Plant Diseases and Weeds
How Can We Combat Plant Diseases?
At one time to stop epidemic spread of plant diseases was virtually impossible; farmers had to abandon fields and crops. Such catastrophes caused by microbes have changed the course of history. For example, the Irish famines of the 1840’s resulted from the potato blight and caused mass emigrations from Ireland.
In this country today plant diseases result in losses estimated at $3 billion a year. So far, the most economical means of reducing the ravages of plant diseases has been to breed resistant plant varieties. Although such a variety may cost $100,000 to develop, its cost is usually repaid within a year or two.
But the victory is only temporary. Although plants are bred to resist the pathogen (fungus) of the moment, Nature is constantly changing the microbial population by mutation and hybridization. Within a few years virulent strains of fungi which can attack the “resistant” variety increase to such an extent that the new variety must be replaced.

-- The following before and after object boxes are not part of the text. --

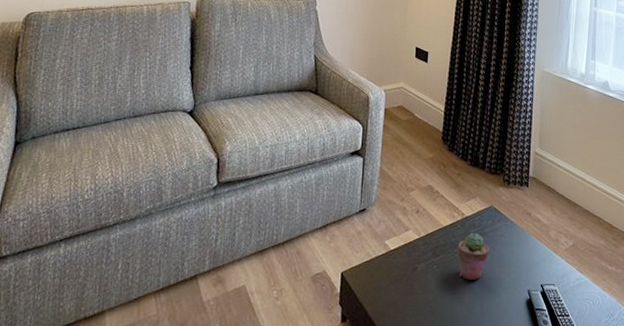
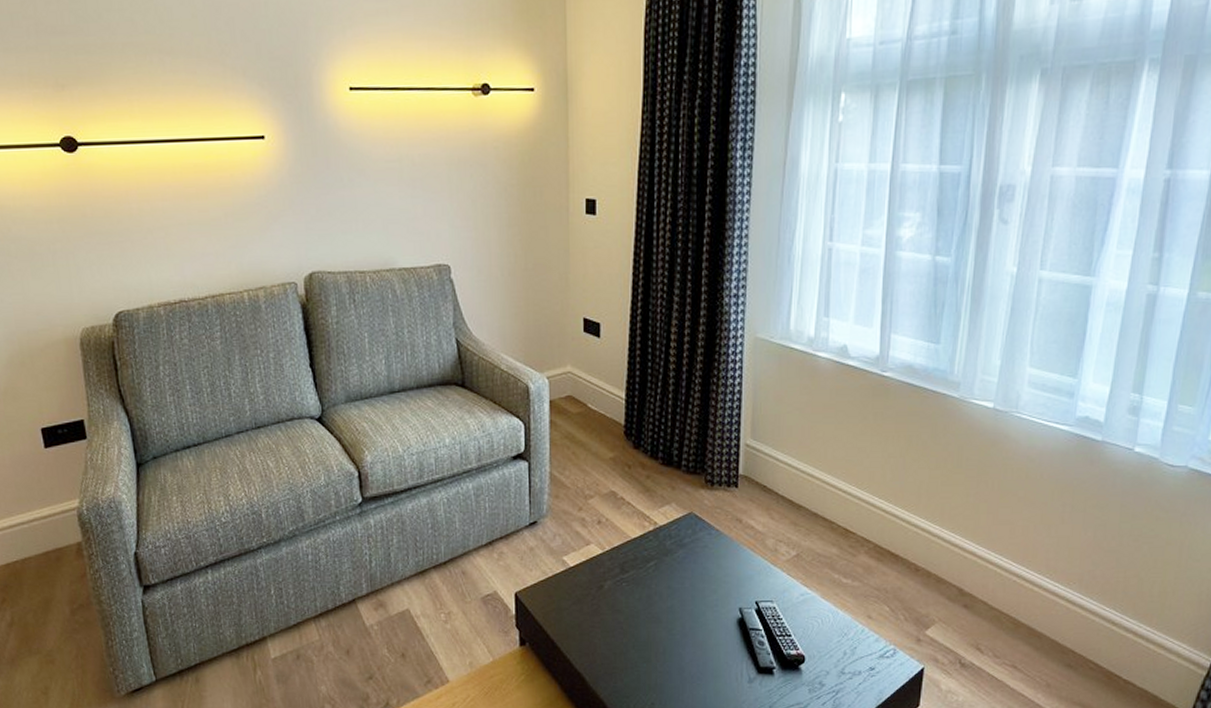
potted succulent: present [458,232,489,280] -> none [651,544,690,598]

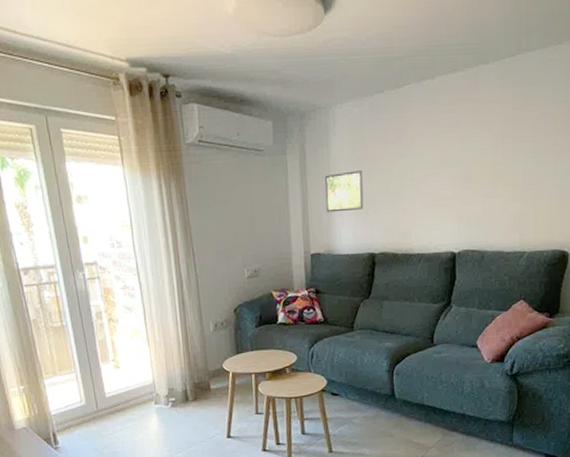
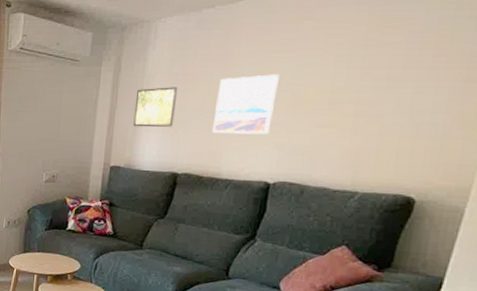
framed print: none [399,152,449,211] -> present [212,74,279,135]

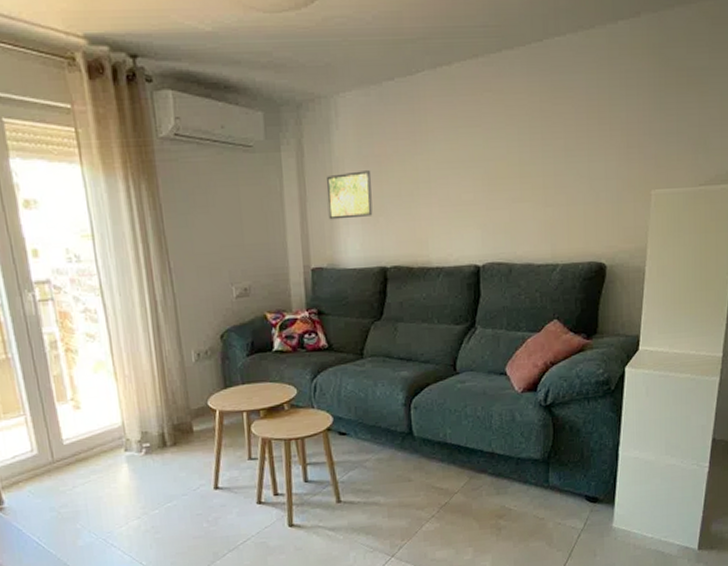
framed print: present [212,74,279,135] -> none [412,150,471,218]

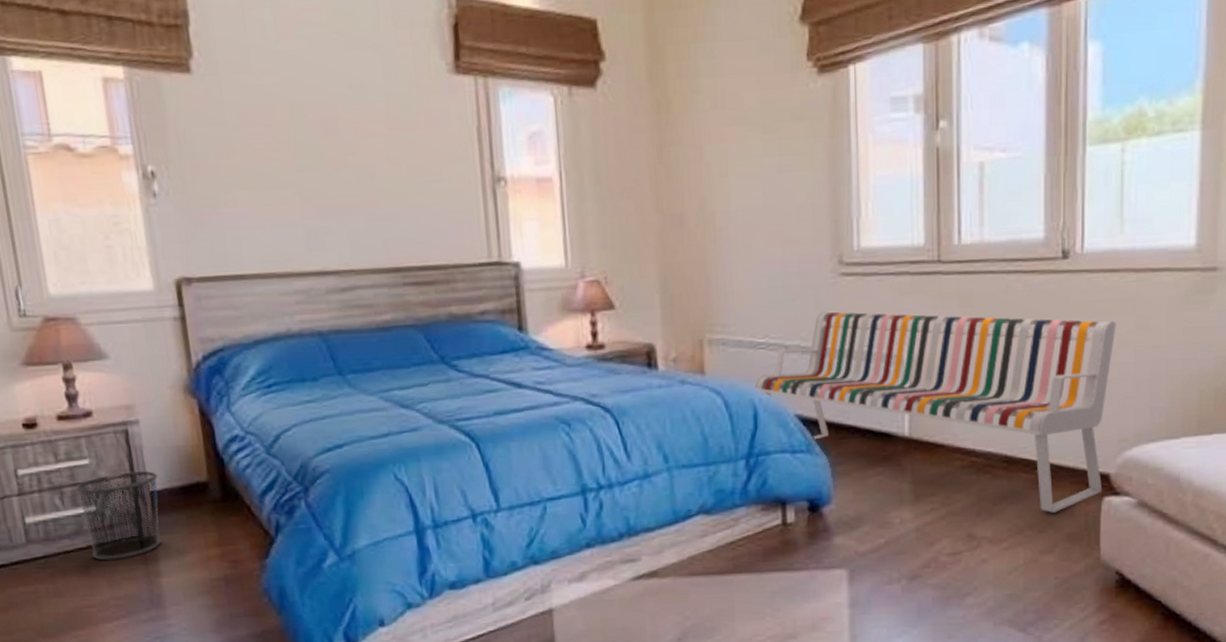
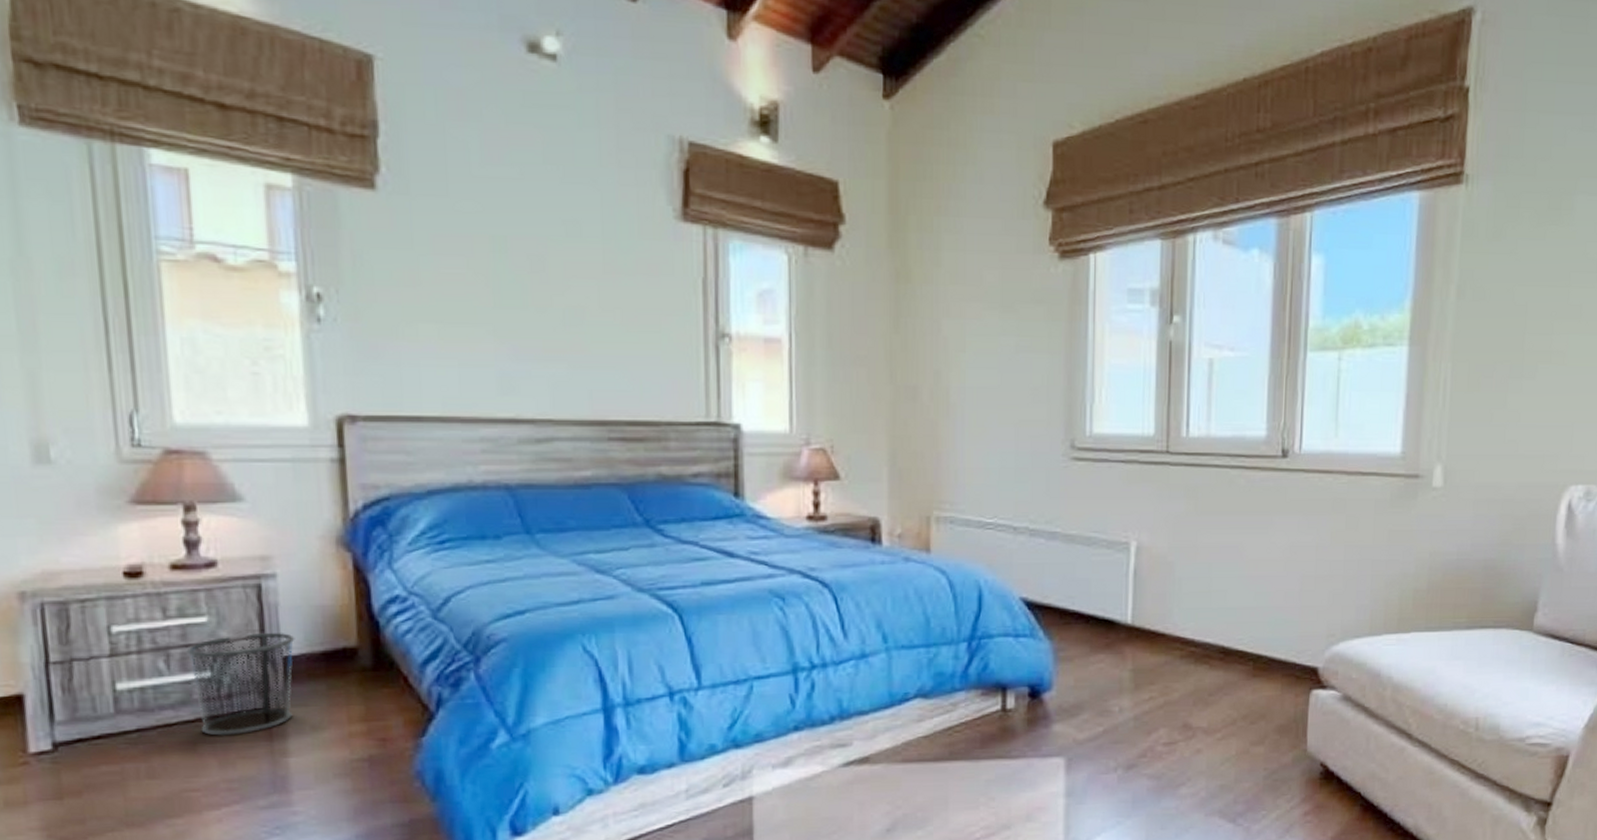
bench: present [754,311,1117,513] -> none [981,495,1329,704]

For crops that provide high per-acre income such as some vegetables and vine and tree fruits, chemical control of fungous diseases is economically possible; in fact, it is a real necessity. But such treatment is too costly for most field crops, unless some cheap seed treatment or fertilizer additive can be found.
A general breakthrough in control of plant diseases is yet to come. Because of thousands of pathogenic species, with hundreds of strains, it does not seem possible that the following questions could be answered about each one. What is the life cycle of the microbe? What conditions of temperature and humidity encourage it to spread? What plant species does it attack? How does it enter? What chemical changes within the cells of the plant determine whether they resist or succumb to the invader? How long can germs remain potent? How far can they travel by wind or water? What combination of resistant varieties, cultural methods, and chemical treatment will control the disease?
With tracers it is possible for the first time to measure chemical uptake in single spores and to follow chemicals through the plant. Perhaps the most enlightening information from such studies is that some fungicides are 10,000 times less effective per unit of “body weight” than are other chemicals used to destroy weeds and insects. Obviously the breakthrough in chemical control of plant diseases is yet to come.
Why Do Chemicals Destroy Some Plants?
Weeds cost this country an estimated $5 billion annually, which is more than the loss to either plant diseases or insects. Selective chemical weed killers such as “2, 4-D” have become so widely used that more than $135 million worth was sold in the United States in 1959. In proper concentration these compounds will destroy many unwanted plants without harming lawn grasses or crop plants.
Fig. 3—Tagged weed-killing chemicals (A) are taken in and transported alike in grassy (B) and broad-leaved (C) plants, but only in the latter are killed.
As in many other instances, beneficial use of the chemicals has far outreached an understanding of how they work. The still scanty knowledge of the process has come almost entirely from tracer studies.
All plants readily absorb selective weed killers (“herbicides”), which are not destroyed within the plants. Resistant plants show no effect of the chemicals, but sensitive plants suffer damage in actively growing roots and shoots. Sugar formation during photosynthesis is disrupted in these plants, and phosphorus movement is retarded. In order to predict what new classes of chemicals might be of value as herbicides, we must await the results of research using radioactive tracers.